§ Goal of the exercise: The line that holds "Outlined on this" marks the start. Return it and each following line through the end of the data, unchanged.

§ Data extract:
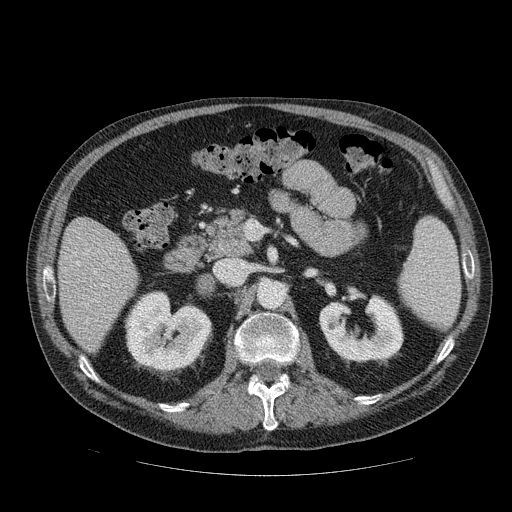
Contrast-enhanced abdominal CT, one axial slice; position 44 of 111 along the scan axis; reconstruction kernel STANDARD; intravenous contrast given; soft-tissue window (W 400 / L 40 HU); 2.5 mm slice thickness; 512 × 512 image matrix. Patient: male, 56 years. Case-level facts recorded for this patient, not image findings: diagnosis: adrenocortical carcinoma; tumour side: right adrenal; tumour size at pathology: 9 cm; Ki-67 index: 48 %; stage (as recorded): 4.
Outlined on this slice (semi-automatically segmented with operator editing):
- mass: bounding box (x1, y1, x2, y2) in pixels: (197, 276, 213, 293)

§ Finished exercise:
Outlined on this slice (semi-automatically segmented with operator editing):
- mass: bounding box (x1, y1, x2, y2) in pixels: (197, 276, 213, 293)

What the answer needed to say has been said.